-- Extracted data follows --

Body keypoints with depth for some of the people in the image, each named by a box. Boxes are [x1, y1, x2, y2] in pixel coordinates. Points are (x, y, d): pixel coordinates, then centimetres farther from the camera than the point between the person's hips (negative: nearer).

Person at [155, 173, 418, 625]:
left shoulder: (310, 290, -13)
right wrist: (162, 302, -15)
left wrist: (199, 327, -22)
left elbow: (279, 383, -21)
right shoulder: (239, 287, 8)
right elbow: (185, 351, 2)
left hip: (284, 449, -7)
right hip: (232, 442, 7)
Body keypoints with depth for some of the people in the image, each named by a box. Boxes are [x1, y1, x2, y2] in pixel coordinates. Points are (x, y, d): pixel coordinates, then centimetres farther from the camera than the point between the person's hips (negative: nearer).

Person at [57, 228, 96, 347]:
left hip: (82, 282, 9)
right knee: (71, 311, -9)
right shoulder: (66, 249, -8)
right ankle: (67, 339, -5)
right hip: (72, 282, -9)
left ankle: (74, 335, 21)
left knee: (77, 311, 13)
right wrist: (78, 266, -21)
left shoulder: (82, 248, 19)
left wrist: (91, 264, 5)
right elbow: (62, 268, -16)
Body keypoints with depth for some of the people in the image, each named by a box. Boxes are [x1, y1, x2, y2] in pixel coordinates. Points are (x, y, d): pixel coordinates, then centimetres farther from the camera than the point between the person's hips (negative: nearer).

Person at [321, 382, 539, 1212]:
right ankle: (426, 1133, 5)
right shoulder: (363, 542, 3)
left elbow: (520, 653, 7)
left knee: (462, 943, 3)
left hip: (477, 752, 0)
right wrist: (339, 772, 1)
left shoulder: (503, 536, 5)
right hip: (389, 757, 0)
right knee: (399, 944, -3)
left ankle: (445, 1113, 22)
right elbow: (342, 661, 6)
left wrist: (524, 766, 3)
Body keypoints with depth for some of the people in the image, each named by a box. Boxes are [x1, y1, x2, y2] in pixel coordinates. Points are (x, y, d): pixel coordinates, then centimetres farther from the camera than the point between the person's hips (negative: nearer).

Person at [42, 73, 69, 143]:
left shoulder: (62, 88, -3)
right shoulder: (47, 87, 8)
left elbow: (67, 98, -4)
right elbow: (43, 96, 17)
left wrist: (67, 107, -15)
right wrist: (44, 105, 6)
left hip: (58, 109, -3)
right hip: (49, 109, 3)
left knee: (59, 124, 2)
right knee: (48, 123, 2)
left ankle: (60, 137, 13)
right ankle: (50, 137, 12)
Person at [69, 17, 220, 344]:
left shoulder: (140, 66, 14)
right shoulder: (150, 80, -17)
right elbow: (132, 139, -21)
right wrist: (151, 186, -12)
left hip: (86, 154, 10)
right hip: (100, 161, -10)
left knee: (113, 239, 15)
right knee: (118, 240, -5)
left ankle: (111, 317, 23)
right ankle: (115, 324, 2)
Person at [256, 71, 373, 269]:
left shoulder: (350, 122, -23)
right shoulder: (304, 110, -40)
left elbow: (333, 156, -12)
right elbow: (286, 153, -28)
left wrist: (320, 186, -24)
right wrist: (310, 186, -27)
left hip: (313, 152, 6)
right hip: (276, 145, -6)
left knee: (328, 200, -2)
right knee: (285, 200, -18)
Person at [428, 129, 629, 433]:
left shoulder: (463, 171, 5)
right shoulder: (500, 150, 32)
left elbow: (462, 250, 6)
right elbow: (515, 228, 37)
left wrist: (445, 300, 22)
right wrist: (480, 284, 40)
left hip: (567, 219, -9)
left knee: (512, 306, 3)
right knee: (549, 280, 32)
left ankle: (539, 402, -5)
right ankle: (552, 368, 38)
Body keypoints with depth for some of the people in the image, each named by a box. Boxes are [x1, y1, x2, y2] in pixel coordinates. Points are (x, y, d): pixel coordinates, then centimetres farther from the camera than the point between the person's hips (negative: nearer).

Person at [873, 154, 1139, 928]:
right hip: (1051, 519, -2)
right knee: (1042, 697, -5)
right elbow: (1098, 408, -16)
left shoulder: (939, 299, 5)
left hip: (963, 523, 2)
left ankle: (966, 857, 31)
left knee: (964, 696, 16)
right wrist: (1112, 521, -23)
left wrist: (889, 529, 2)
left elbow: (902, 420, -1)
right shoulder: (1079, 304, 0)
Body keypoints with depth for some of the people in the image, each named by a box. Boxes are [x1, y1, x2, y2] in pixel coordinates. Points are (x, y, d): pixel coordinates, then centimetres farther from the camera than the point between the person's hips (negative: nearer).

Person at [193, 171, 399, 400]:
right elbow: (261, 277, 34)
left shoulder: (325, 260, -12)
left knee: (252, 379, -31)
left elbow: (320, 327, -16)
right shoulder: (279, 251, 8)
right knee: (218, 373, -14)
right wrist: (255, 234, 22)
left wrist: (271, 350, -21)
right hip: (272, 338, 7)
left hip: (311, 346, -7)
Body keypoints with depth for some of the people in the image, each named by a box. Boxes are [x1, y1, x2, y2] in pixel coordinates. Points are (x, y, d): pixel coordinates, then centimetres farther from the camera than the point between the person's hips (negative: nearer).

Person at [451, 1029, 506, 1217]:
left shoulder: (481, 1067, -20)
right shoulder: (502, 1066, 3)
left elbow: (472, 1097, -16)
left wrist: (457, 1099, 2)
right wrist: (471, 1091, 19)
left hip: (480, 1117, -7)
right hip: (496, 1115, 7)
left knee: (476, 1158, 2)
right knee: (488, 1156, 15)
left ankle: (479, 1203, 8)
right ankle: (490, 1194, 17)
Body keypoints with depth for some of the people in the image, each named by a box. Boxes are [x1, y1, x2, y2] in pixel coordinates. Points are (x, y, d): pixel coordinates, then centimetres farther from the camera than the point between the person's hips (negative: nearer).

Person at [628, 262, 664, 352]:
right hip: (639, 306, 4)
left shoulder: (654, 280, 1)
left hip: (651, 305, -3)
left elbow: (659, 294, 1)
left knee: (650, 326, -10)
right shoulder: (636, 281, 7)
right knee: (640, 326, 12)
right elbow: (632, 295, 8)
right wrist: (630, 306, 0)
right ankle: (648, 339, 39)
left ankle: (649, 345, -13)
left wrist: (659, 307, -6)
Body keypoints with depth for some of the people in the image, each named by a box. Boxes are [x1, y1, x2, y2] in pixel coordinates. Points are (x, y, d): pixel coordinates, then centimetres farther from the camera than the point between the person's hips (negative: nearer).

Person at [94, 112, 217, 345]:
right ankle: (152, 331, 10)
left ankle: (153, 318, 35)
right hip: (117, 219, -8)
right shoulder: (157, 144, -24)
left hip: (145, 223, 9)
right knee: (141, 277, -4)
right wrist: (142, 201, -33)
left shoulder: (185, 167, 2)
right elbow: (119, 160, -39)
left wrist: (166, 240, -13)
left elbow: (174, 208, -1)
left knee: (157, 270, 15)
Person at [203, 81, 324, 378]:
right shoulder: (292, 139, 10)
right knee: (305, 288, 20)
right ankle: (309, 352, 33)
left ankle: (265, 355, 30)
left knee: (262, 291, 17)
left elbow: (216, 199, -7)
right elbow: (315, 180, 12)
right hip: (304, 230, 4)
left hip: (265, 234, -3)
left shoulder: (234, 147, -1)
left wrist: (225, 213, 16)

-- Extracted data concluded --

Task:
Rewrite the material starting at the line that contains "right elbow: (1098, 408, -16)" and stopping after the line that contains "right shoulder: (1079, 304, 0)", changing "wrist" to "hand" and leaving everything else the same.

Task output:
right elbow: (1098, 408, -16)
left shoulder: (939, 299, 5)
left hip: (963, 523, 2)
left ankle: (966, 857, 31)
left knee: (964, 696, 16)
right hand: (1112, 521, -23)
left hand: (889, 529, 2)
left elbow: (902, 420, -1)
right shoulder: (1079, 304, 0)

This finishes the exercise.